> **Problem**: Your output should be the lines from the one containing "left front paw: (355, 580)" through the last line below, both ends included, exactly as written and free of pictures.

[Stored data entries]
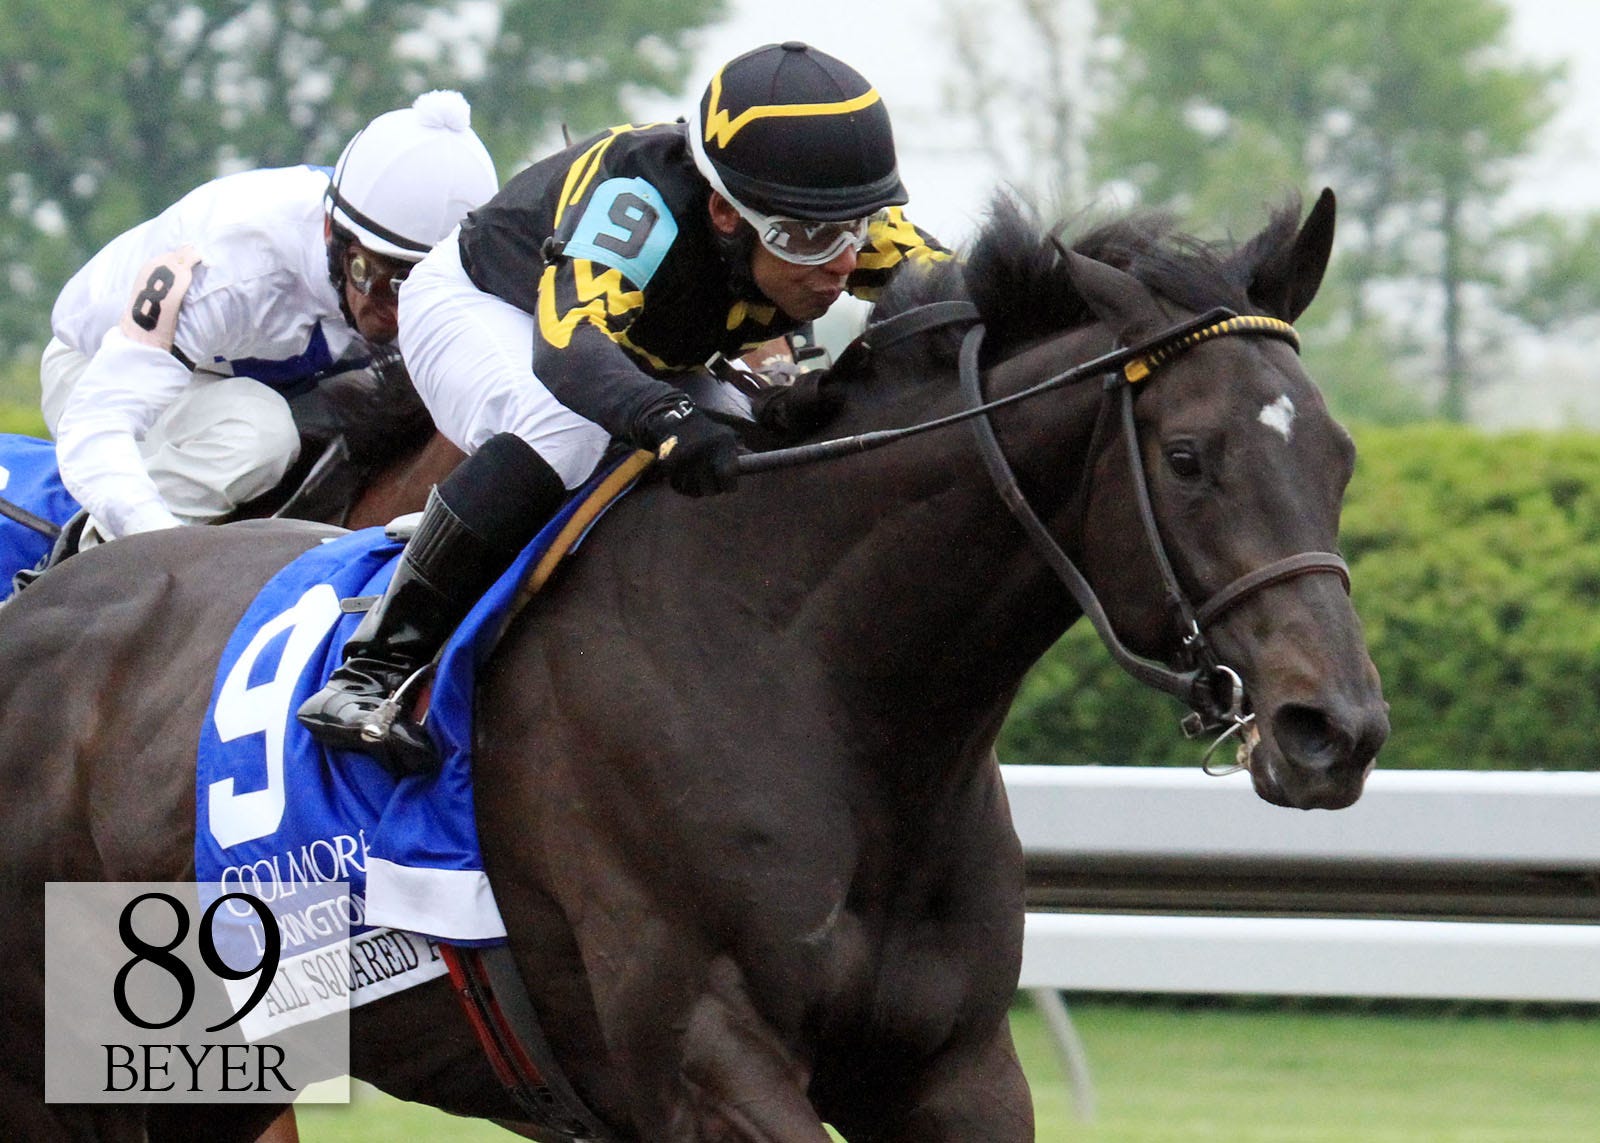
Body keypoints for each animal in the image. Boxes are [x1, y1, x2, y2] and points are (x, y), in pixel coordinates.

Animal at [0, 188, 1387, 1141]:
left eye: (1338, 455)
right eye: (1191, 457)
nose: (1335, 729)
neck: (820, 685)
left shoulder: (950, 1069)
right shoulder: (706, 1066)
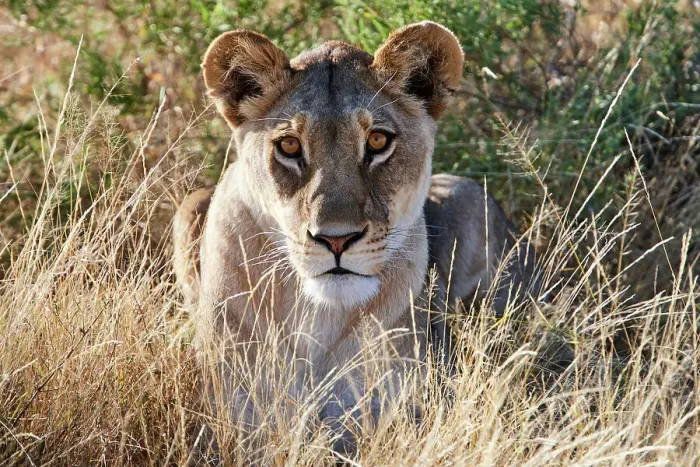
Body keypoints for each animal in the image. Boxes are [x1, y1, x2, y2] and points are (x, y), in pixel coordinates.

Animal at [173, 21, 540, 455]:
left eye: (378, 141)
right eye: (289, 145)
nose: (336, 240)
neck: (317, 319)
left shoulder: (399, 414)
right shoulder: (234, 419)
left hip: (471, 197)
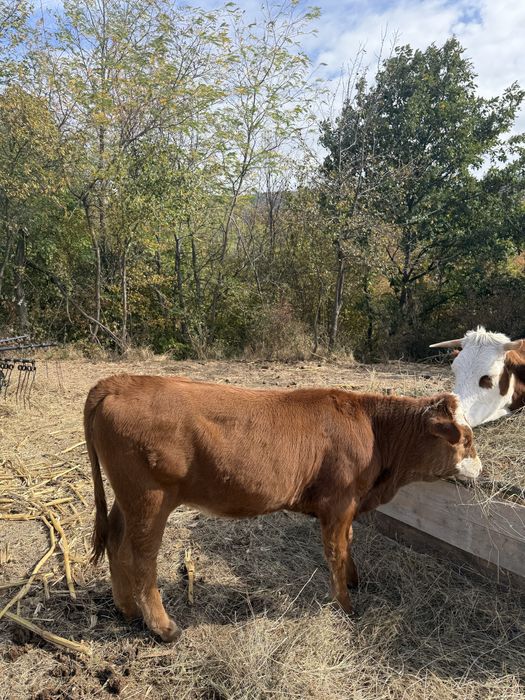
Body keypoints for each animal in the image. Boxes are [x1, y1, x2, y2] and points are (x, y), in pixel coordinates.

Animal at [85, 374, 481, 642]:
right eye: (465, 439)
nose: (480, 469)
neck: (373, 431)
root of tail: (118, 382)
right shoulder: (338, 505)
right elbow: (336, 552)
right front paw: (346, 606)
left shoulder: (348, 508)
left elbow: (349, 544)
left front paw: (355, 580)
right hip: (150, 500)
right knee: (141, 557)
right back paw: (164, 627)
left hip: (128, 500)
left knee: (116, 542)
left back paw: (127, 609)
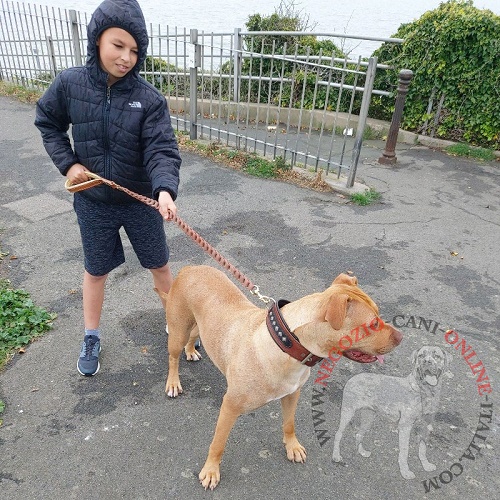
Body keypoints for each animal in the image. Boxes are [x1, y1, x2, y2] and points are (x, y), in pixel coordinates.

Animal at [160, 266, 402, 488]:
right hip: (178, 330)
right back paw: (173, 382)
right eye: (372, 324)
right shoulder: (230, 406)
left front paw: (292, 447)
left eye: (379, 313)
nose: (401, 336)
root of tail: (189, 268)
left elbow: (289, 424)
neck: (288, 345)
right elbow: (218, 444)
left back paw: (191, 350)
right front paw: (211, 470)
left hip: (200, 324)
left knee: (194, 336)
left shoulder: (292, 394)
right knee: (173, 357)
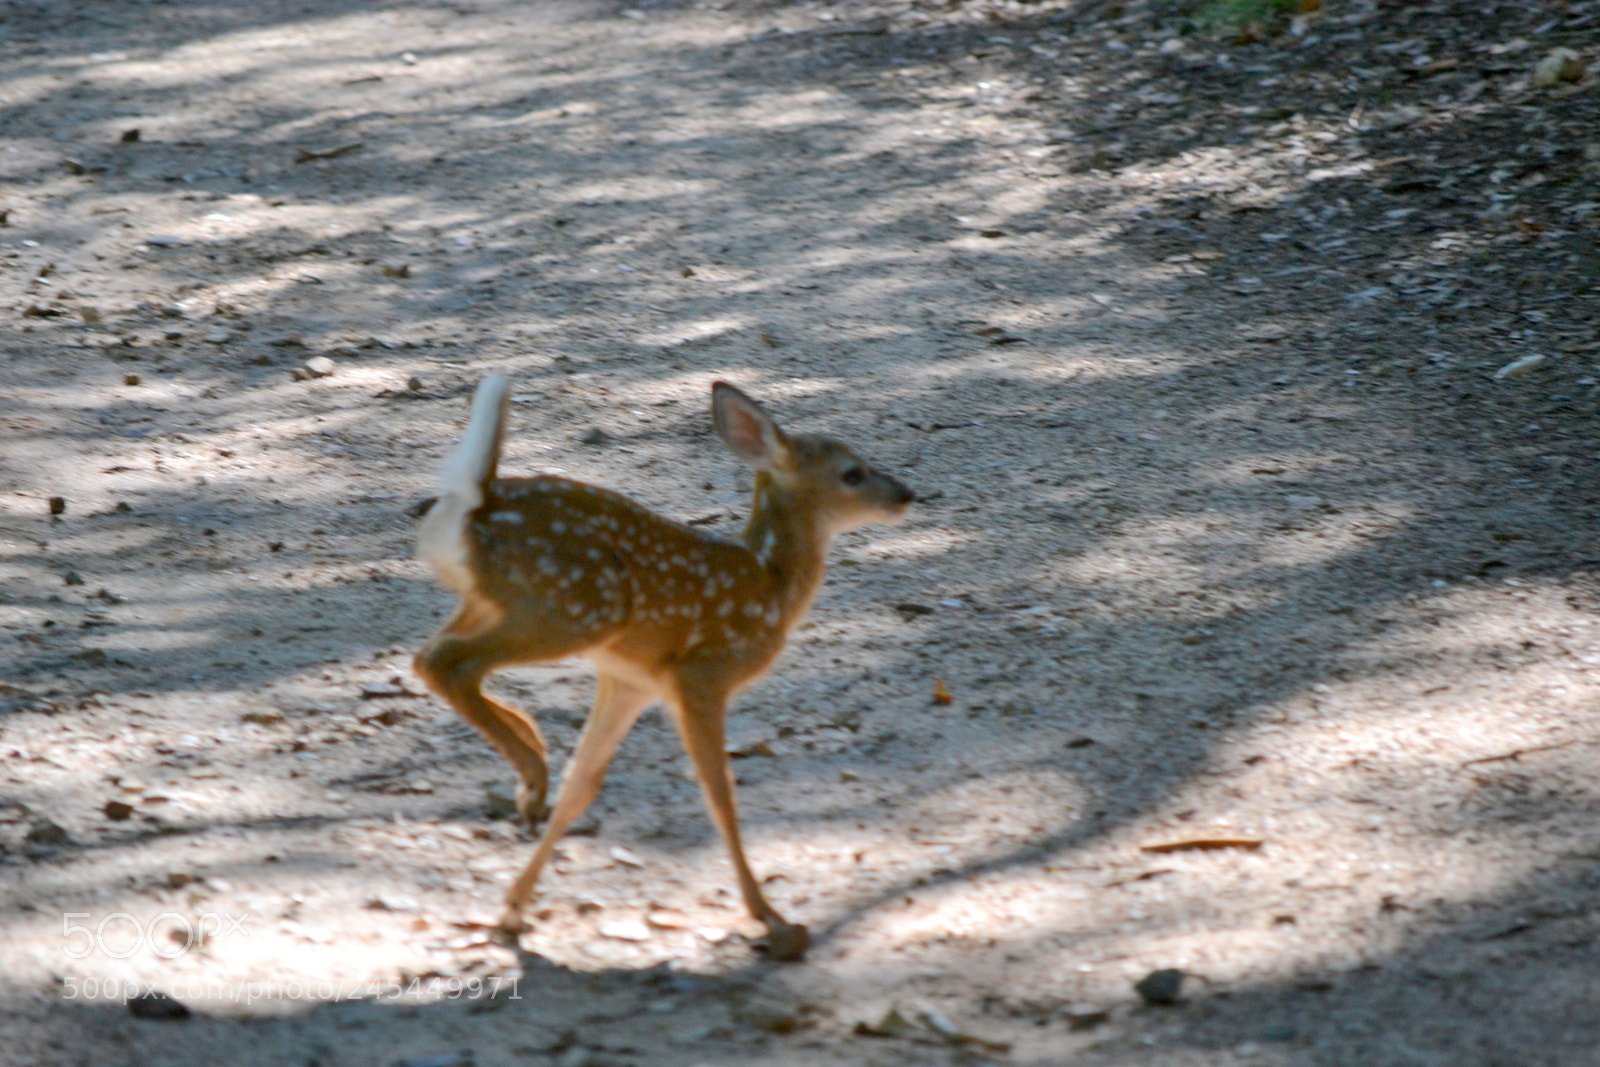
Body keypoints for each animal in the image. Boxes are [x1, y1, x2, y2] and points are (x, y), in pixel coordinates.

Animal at [412, 374, 914, 961]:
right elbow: (719, 793)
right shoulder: (703, 675)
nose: (906, 493)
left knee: (431, 656)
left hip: (494, 604)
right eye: (852, 472)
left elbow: (583, 786)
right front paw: (772, 919)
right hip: (574, 608)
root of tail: (474, 498)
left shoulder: (630, 680)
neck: (771, 587)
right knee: (447, 662)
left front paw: (512, 912)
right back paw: (532, 772)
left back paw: (529, 765)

> **Answer to this problem**:
left front paw: (355, 580)
right hip: (150, 500)
right knee: (141, 557)
right back paw: (164, 627)
left hip: (128, 500)
left knee: (116, 542)
left back paw: (127, 609)
Body keypoints for each animal in the image. Boxes are [x1, y1, x2, y2] and points are (x, y), in pixel coordinates.

Animal at [160, 266, 402, 488]:
right hip: (178, 330)
right back paw: (173, 382)
right eye: (372, 324)
right shoulder: (230, 406)
left front paw: (292, 447)
left eye: (379, 313)
nose: (401, 336)
root of tail: (189, 268)
left elbow: (289, 424)
neck: (288, 345)
right elbow: (218, 444)
left back paw: (191, 350)
right front paw: (211, 470)
left hip: (200, 324)
left knee: (194, 336)
left shoulder: (292, 394)
right knee: (173, 357)
Body keypoints for each animal in the image. Boxes are [x1, y1, x2, y2] and points are (x, y), in pixel coordinates.

Animal at [412, 374, 914, 961]:
right elbow: (719, 793)
right shoulder: (703, 675)
nose: (906, 493)
left knee: (431, 656)
left hip: (494, 604)
right eye: (852, 472)
left elbow: (583, 786)
right front paw: (772, 919)
right hip: (574, 608)
root of tail: (474, 498)
left shoulder: (630, 680)
neck: (771, 587)
right knee: (447, 662)
left front paw: (512, 912)
right back paw: (532, 772)
left back paw: (529, 765)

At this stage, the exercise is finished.